== Segment start ==
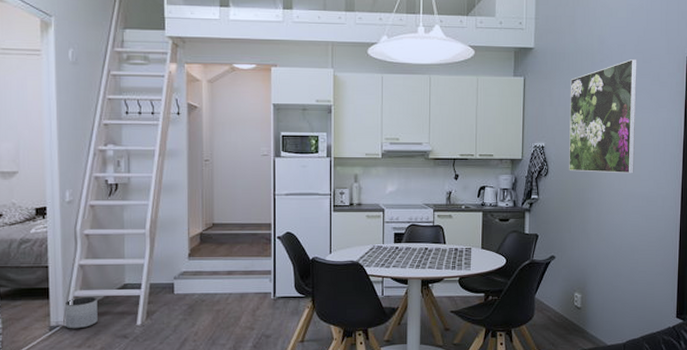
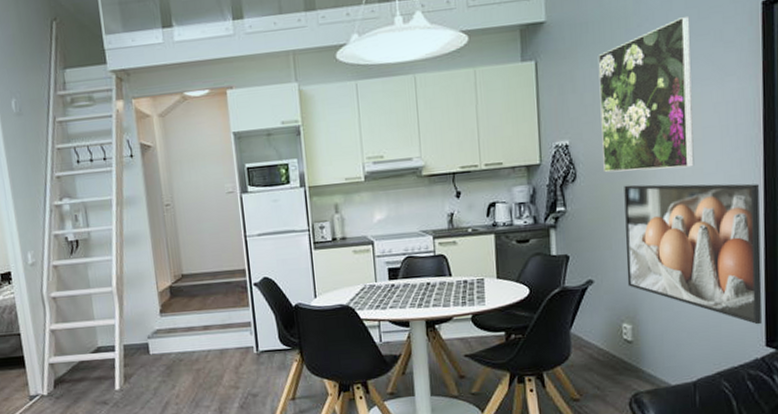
planter: present [64,296,98,329] -> none [42,362,76,398]
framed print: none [580,183,679,301] -> present [624,183,763,325]

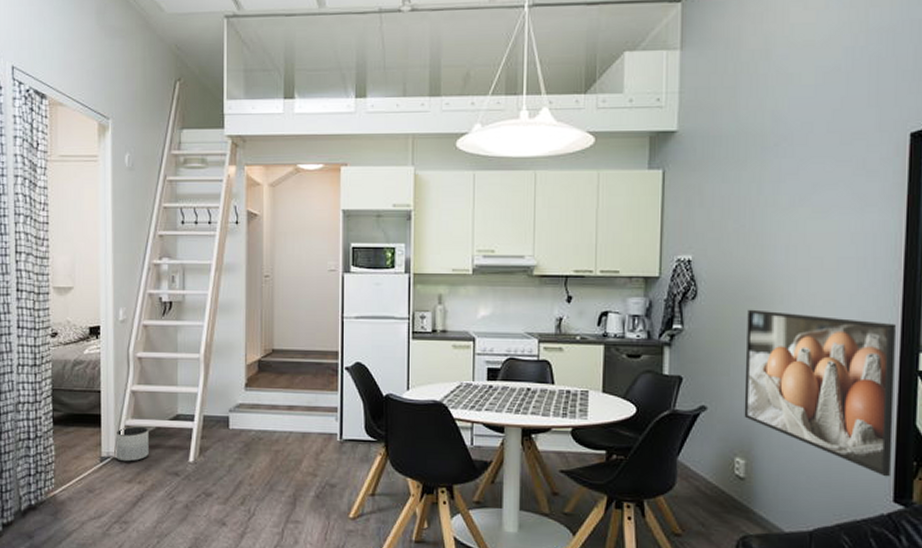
planter: none [42,362,76,398] -> present [115,426,149,462]
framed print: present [598,15,694,172] -> none [727,140,831,298]

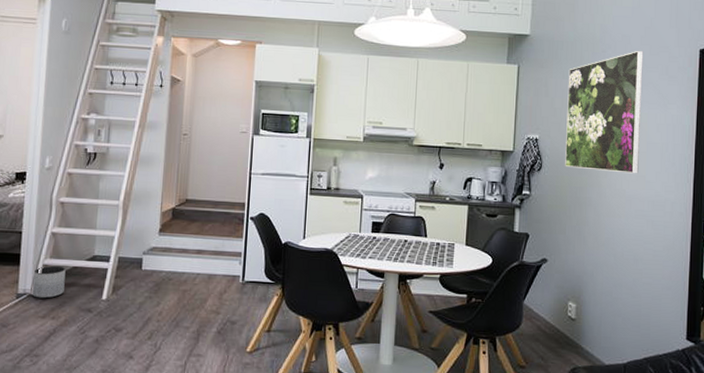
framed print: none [727,140,831,298] -> present [565,50,644,174]
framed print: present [744,309,897,477] -> none [576,180,690,320]

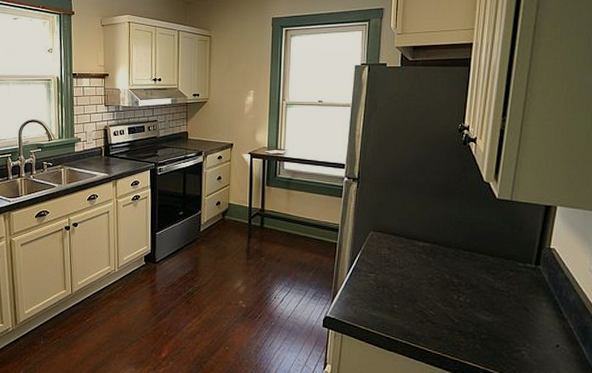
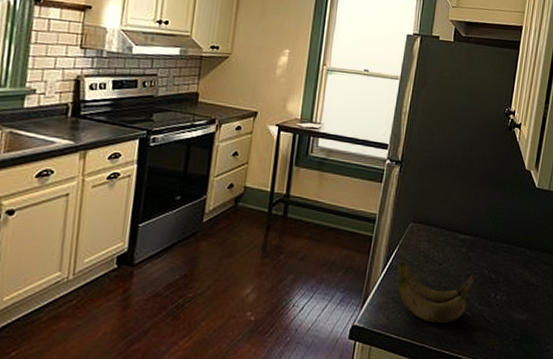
banana: none [362,265,436,320] -> present [398,261,474,324]

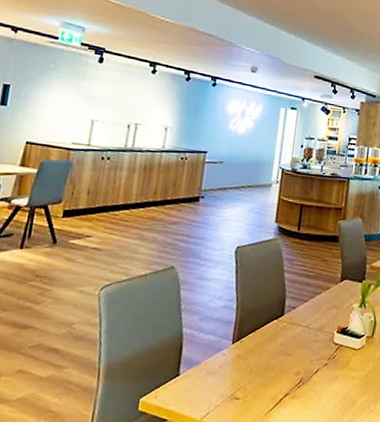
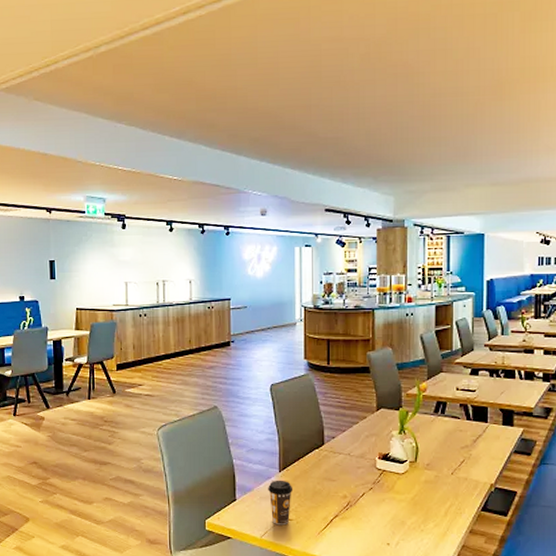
coffee cup: none [216,352,245,405] -> present [268,480,294,526]

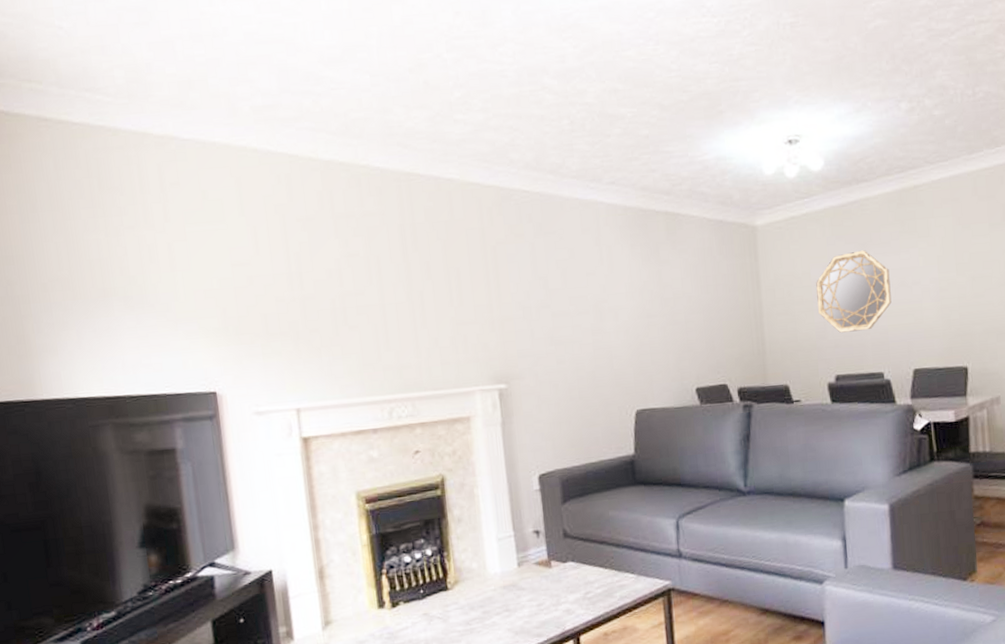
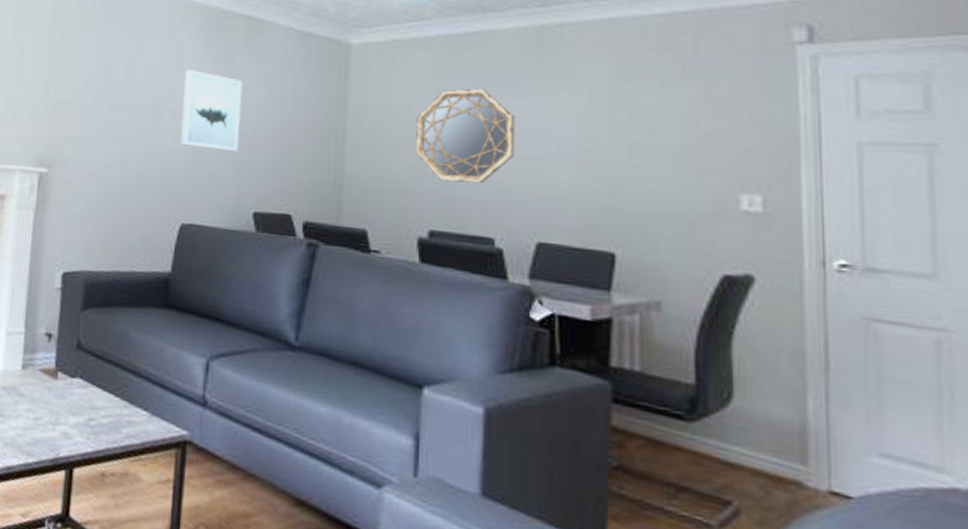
wall art: none [617,269,676,341] -> present [180,69,243,152]

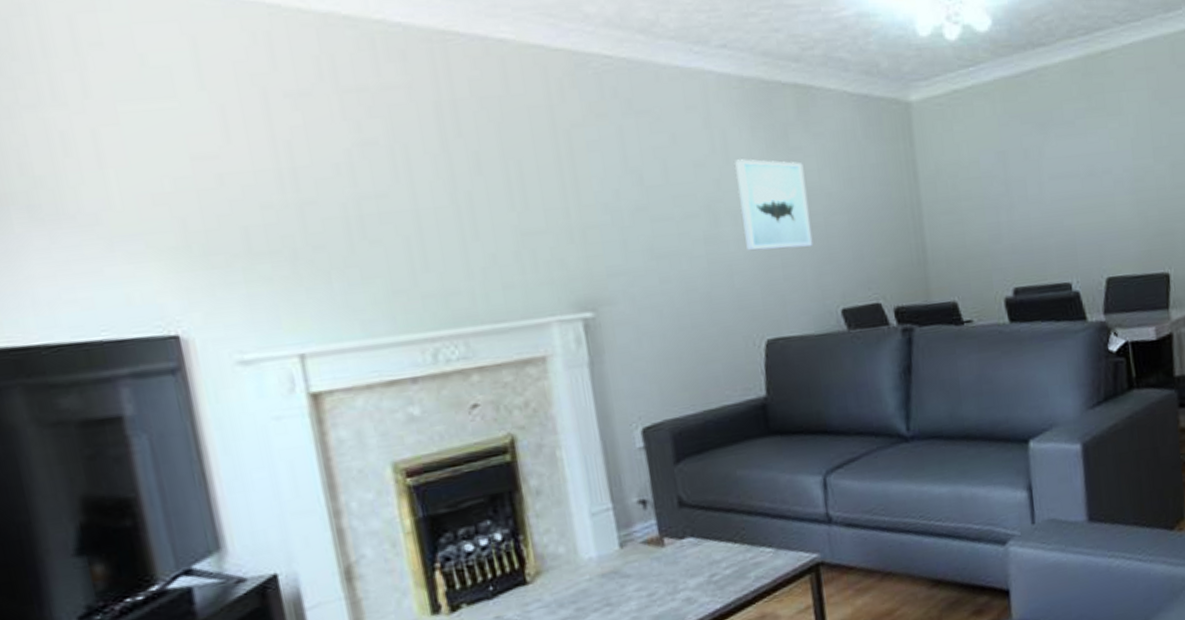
home mirror: present [416,88,515,184] -> none [986,131,1079,235]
== Segment end ==
■ PROMPT
The output is the stretch above from the line with "framed print: none [580,183,679,301]" through the line with "framed print: none [727,140,831,298]", copied word for word with both ends kept and every picture dropped.

■ RESPONSE
framed print: none [580,183,679,301] -> present [624,183,763,325]

planter: none [42,362,76,398] -> present [115,426,149,462]
framed print: present [598,15,694,172] -> none [727,140,831,298]

framed print: none [727,140,831,298] -> present [565,50,644,174]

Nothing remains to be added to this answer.